In the realm of vector network analyzers (VNAs), enthusiasts and professionals alike often face a daunting choice between two main types of commercial offerings. On one hand, there are the relatively inexpensive models that come with limited capabilities, making them suitable only for basic tasks. On the other hand, there are full-featured VNAs that provide extensive functionalities but come with a hefty price tag that can be intimidating. This disparity leaves a noticeable gap in the market, particularly for those requiring high-quality performance in the microwave frequency bands.

However, a compelling solution has emerged through the ingenuity of [Henrik Forsten], who took on the challenge of building his own VNA. This innovative project not only showcases his technical skills but also highlights a growing trend among DIY enthusiasts who seek to bridge the gap between affordability and performance. Henrik's latest build has garnered even more admiration than his previous endeavor, thanks to significant improvements and fixes that address the shortcomings of his earlier design.

One of Henrik's primary goals was to keep the project budget-friendly while still achieving precise measurement capabilities. This required careful planning and some necessary compromises in design. The Bill of Materials for this impressive creation includes dual-channel broadband RF mixer chips that enable the analysis of a wide range of frequencies. Furthermore, high-speed 12-bit analog-to-digital converters (ADCs) are employed to ensure accurate data conversion, and a fast Field-Programmable Gate Array (FPGA) is responsible for processing the large amount of data generated during measurements.

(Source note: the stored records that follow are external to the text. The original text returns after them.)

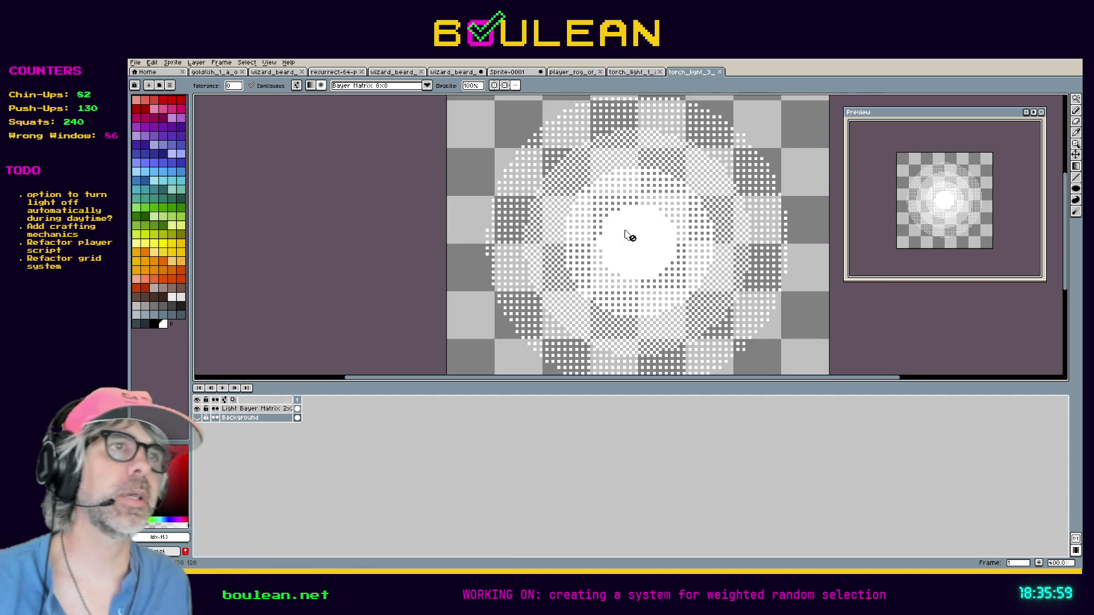
{"action": "scroll", "coordinate": [627, 234], "scroll_direction": "down", "scroll_amount": 1}
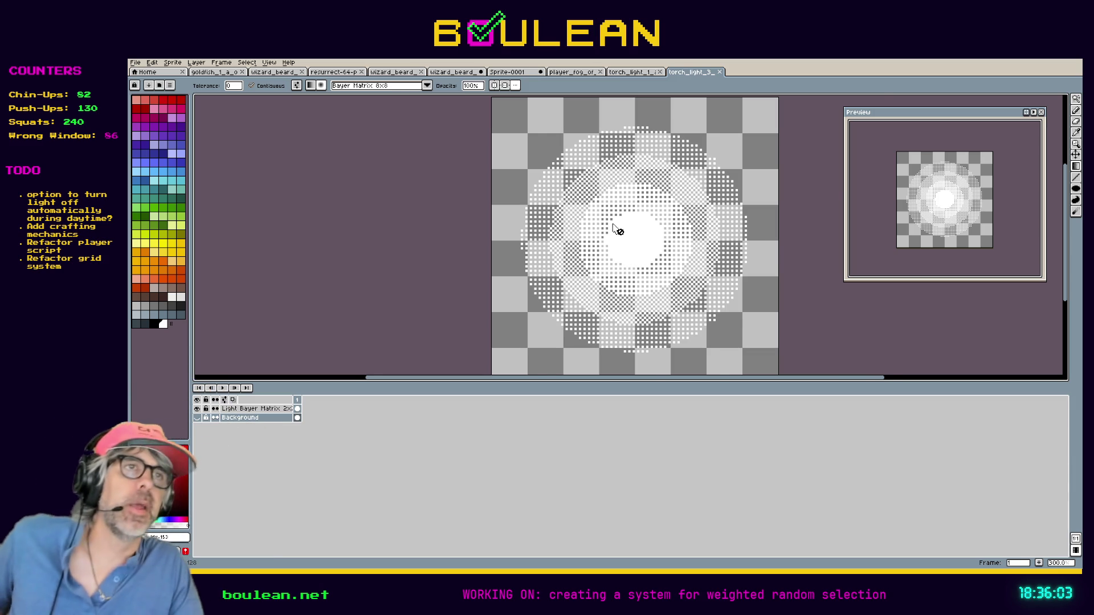
{"action": "scroll", "coordinate": [613, 224], "scroll_direction": "up", "scroll_amount": 1}
{"action": "scroll", "coordinate": [617, 229], "scroll_direction": "down", "scroll_amount": 1}
{"action": "scroll", "coordinate": [618, 231], "scroll_direction": "down", "scroll_amount": 2}
{"action": "scroll", "coordinate": [618, 231], "scroll_direction": "up", "scroll_amount": 1}
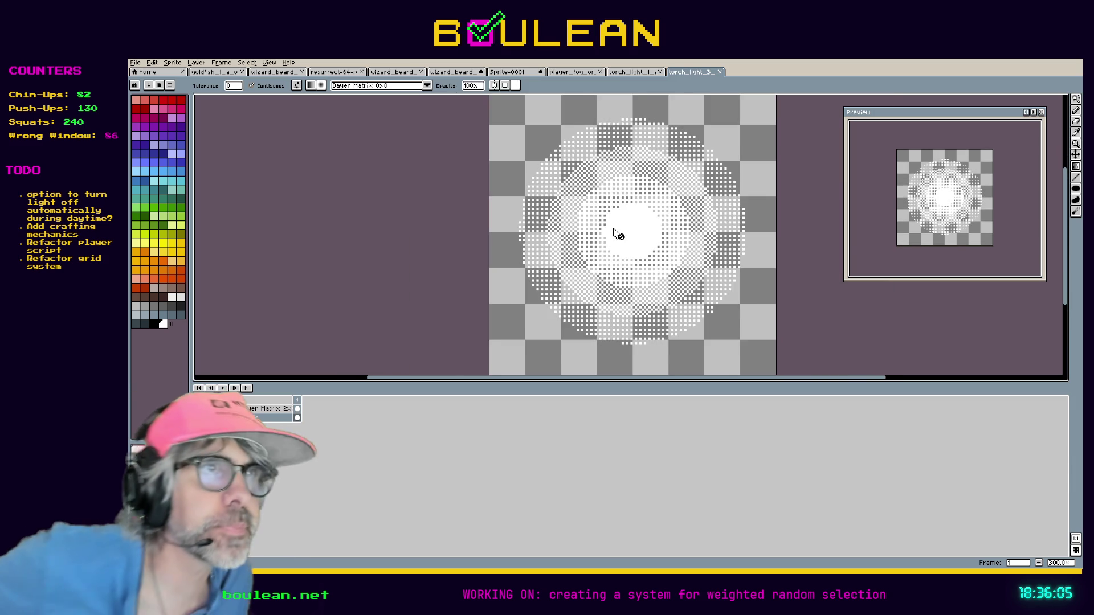
{"action": "scroll", "coordinate": [617, 233], "scroll_direction": "up", "scroll_amount": 1}
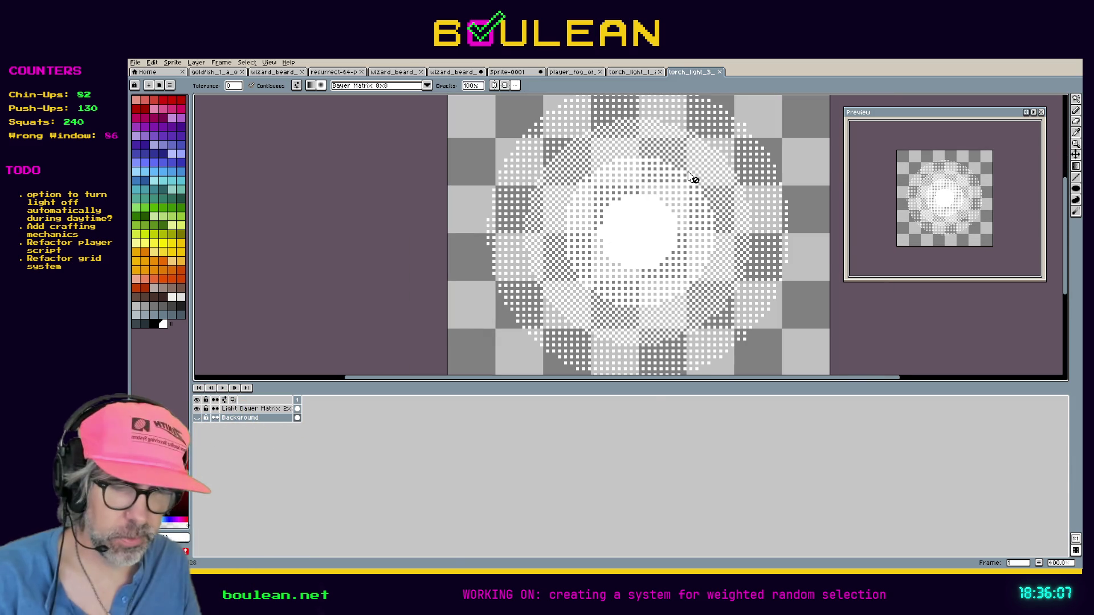
{"action": "key", "text": "ctrl+n"}
{"action": "type", "text": "128"}
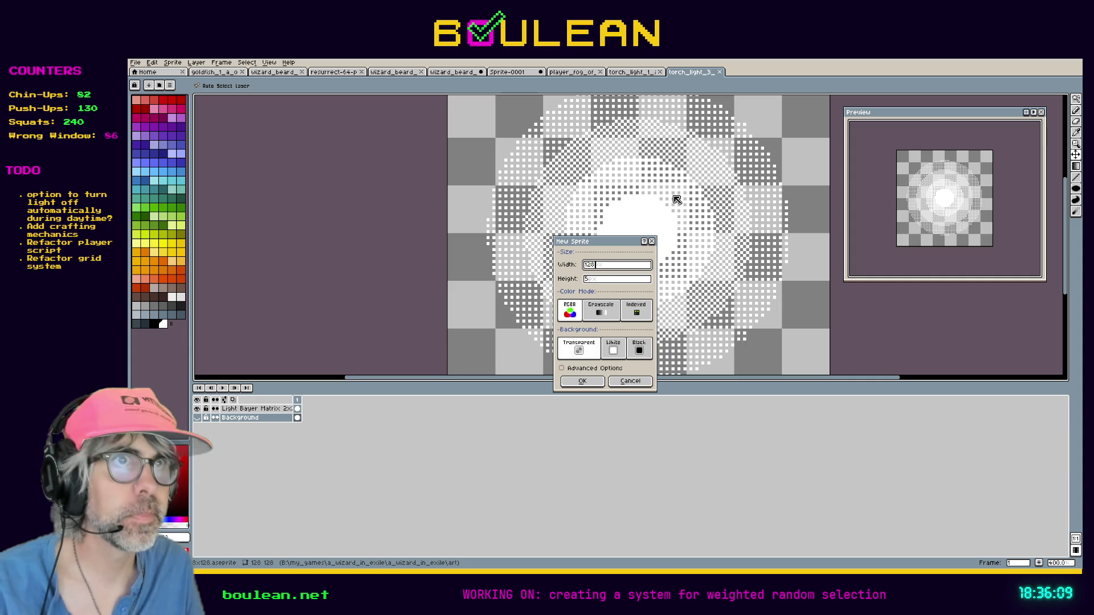
- Create blank Sprite-0002, test and undo a gradient, then switch to torch_light_1
{"action": "key", "text": "Tab"}
{"action": "key", "text": "Return"}
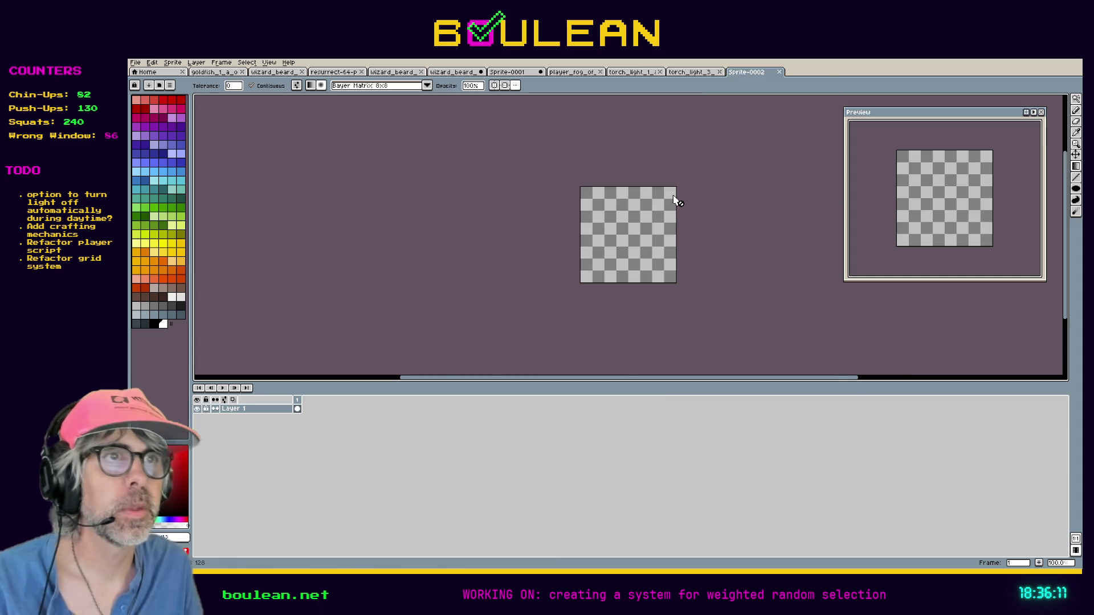
{"action": "mouse_move", "coordinate": [596, 204]}
{"action": "left_mouse_down"}
{"action": "mouse_move", "coordinate": [667, 272]}
{"action": "mouse_move", "coordinate": [660, 308]}
{"action": "left_mouse_up"}
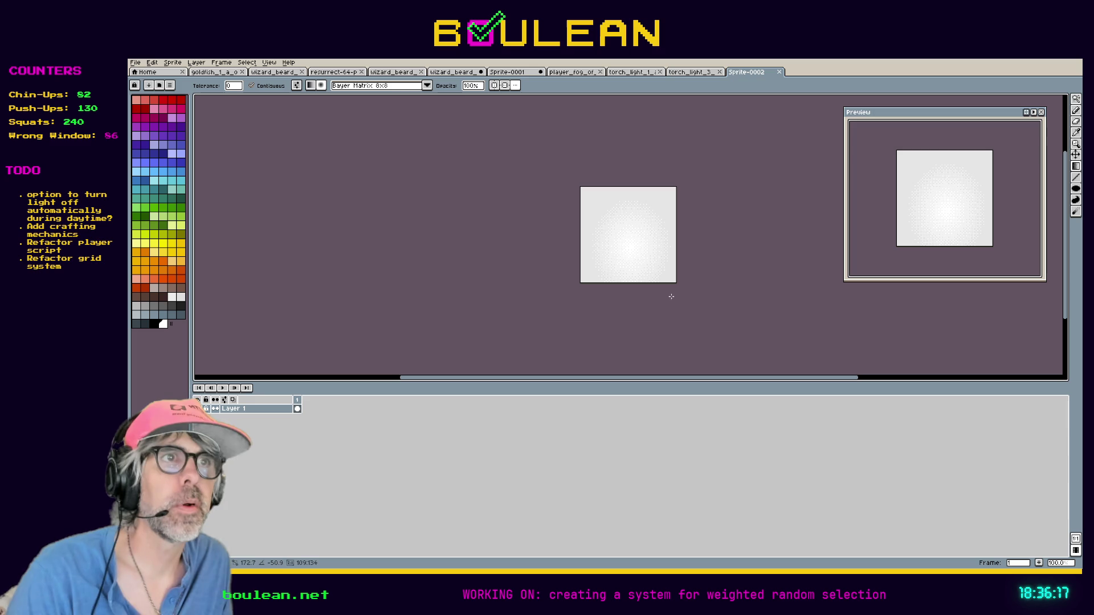
{"action": "key", "text": "ctrl+z"}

The custom six-layer printed circuit board (PCB) utilized in this build is substantial in size and features strategically placed cutouts designed for the directional couplers. These couplers utilize short lengths of stripped coaxial cable that are lined with ferrite rings, which are essential for effective signal isolation. To enhance the performance of the analyzer, Henrik ingeniously sandwiched the PCB within a two-piece aluminum enclosure, ensuring minimal interference between the various signal stages.

Before finalizing the design, Henrik took a prudent approach by 3D printing a prototype of the enclosure. This prototype was lined with aluminum foil to test both fit and functionality, allowing him to make adjustments prior to milling the final version. While he did encounter some signal leakage around the SMA connectors, a clever solution involving RF gaskets made from scraps of foil and solder braid quickly resolved the issue, further refining the build.

What truly stands out about this project is the impressive price point of just $300. While this cost is higher than that of popular models like the NanoVNA or its clones, many users would argue that the capabilities offered by Henriks VNA make it a worthwhile investment. The exceptional performance combined with a reasonable price tag positions this DIY VNA as a standout option for both hobbyists and professionals in the field of RF measurement.